[Opening Exercise input section]
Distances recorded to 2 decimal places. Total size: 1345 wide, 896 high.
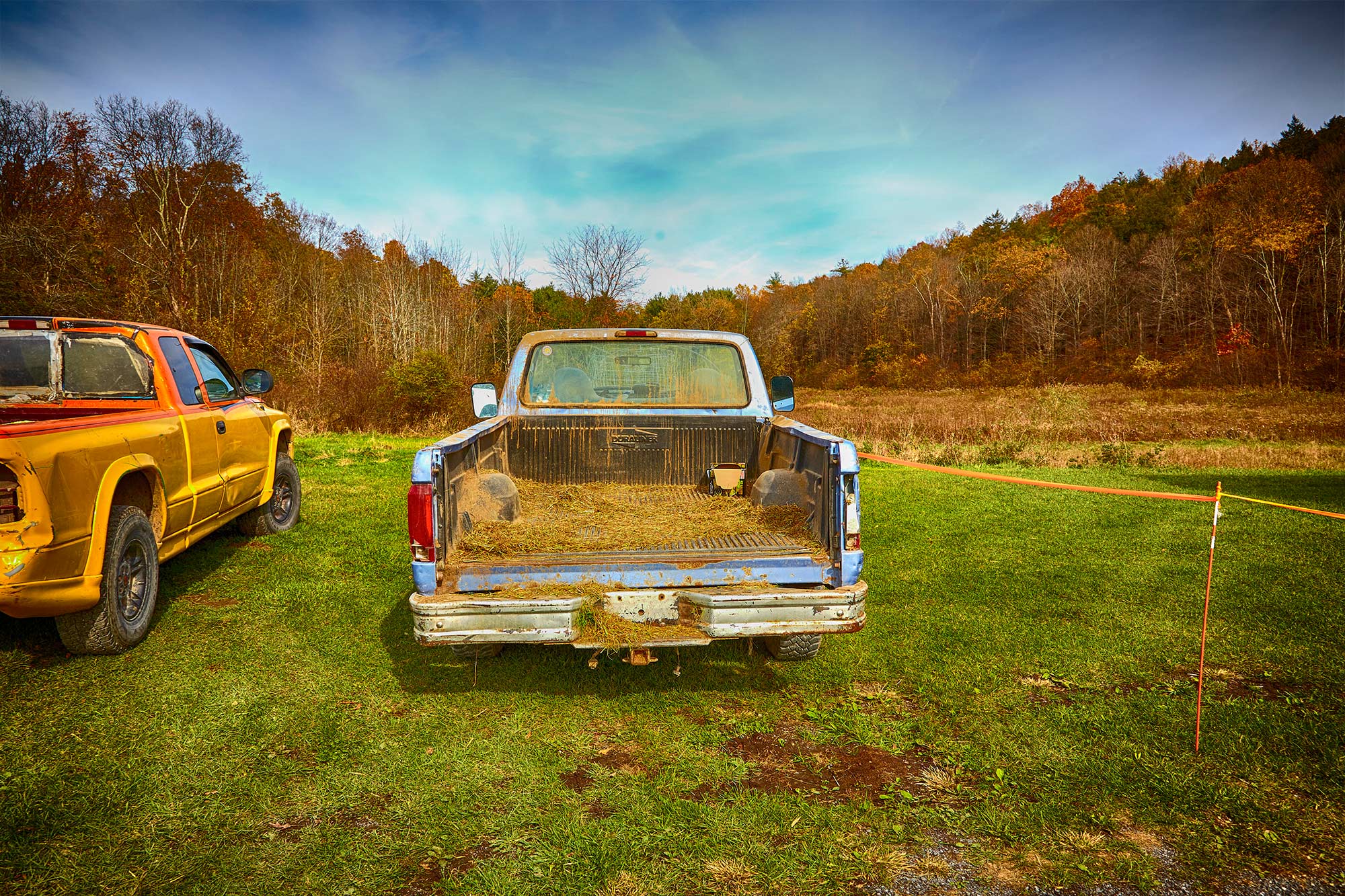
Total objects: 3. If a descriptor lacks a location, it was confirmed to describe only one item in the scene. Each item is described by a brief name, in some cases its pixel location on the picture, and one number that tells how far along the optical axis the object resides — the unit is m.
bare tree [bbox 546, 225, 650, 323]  28.28
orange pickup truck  3.24
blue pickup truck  2.91
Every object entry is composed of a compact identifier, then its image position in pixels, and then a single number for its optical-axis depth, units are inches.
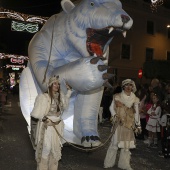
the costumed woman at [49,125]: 150.3
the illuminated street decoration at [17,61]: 1240.1
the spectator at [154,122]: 261.0
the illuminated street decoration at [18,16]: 299.8
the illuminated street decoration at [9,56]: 903.3
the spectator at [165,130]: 223.6
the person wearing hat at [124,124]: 180.9
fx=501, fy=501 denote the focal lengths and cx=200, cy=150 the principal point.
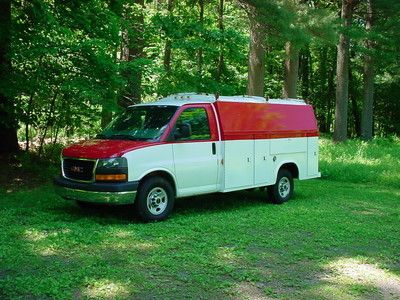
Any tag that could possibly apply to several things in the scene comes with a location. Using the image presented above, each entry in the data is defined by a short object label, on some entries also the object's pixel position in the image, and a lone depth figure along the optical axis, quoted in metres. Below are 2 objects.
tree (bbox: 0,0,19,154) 11.63
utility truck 8.73
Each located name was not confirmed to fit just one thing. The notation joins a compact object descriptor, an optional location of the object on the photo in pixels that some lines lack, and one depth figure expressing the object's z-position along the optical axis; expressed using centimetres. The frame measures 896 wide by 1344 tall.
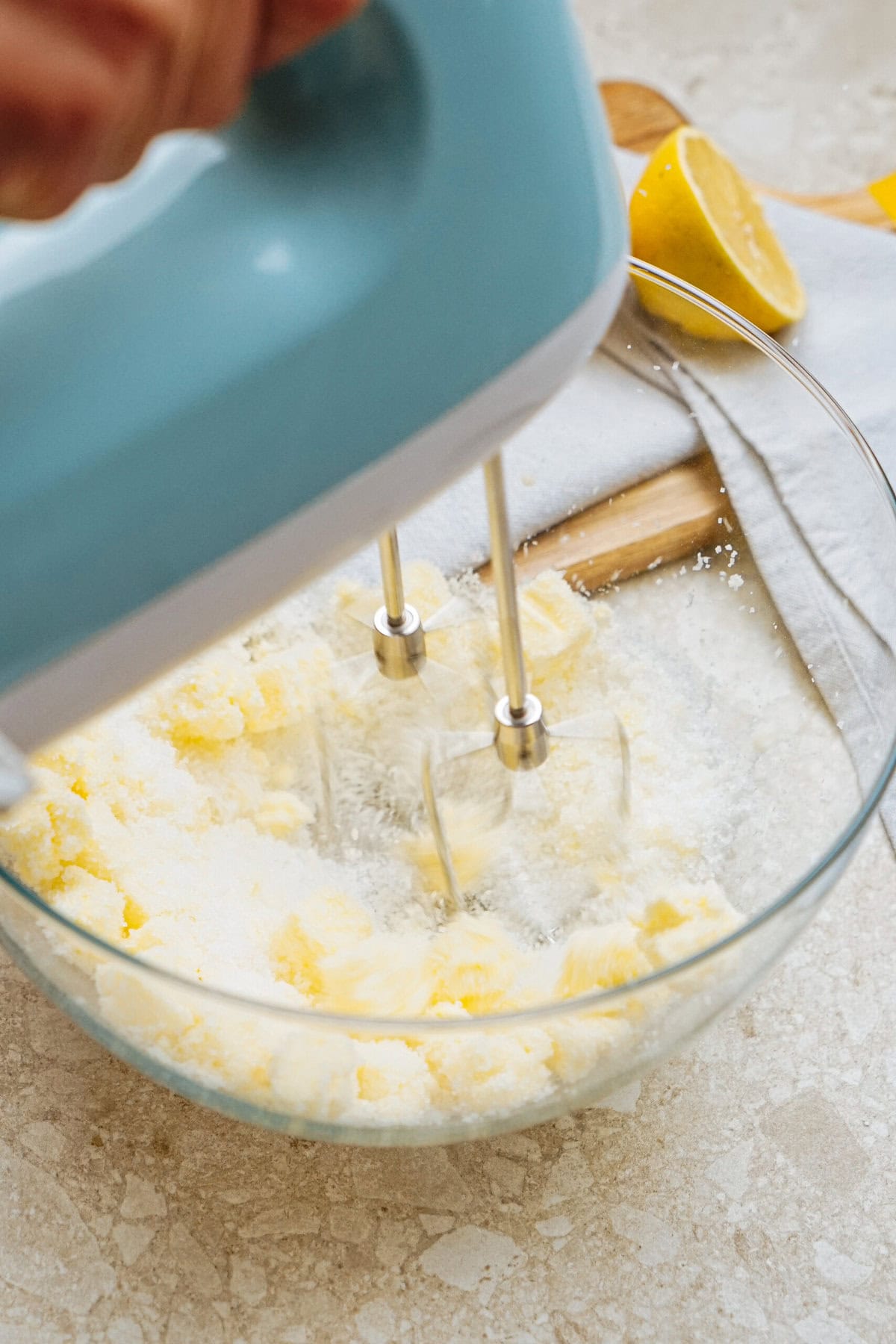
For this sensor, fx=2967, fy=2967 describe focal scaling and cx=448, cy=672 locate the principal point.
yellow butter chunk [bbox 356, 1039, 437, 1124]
[Closing Exercise input section]
Pull out every line in the data above that has the word "entry".

Every object entry is composed of a compact identifier, then its image position in pixels, and then a single number for its optical-axis depth, units are inches.
Any tag that could possibly apply to several things in the scene comes with a location. Using the image presented above, each entry in the data is defined by a short object label, on some entries also the object's pixel position in the image, and a lone depth figure along the optical axis, quoted in metres. Below are 2 objects.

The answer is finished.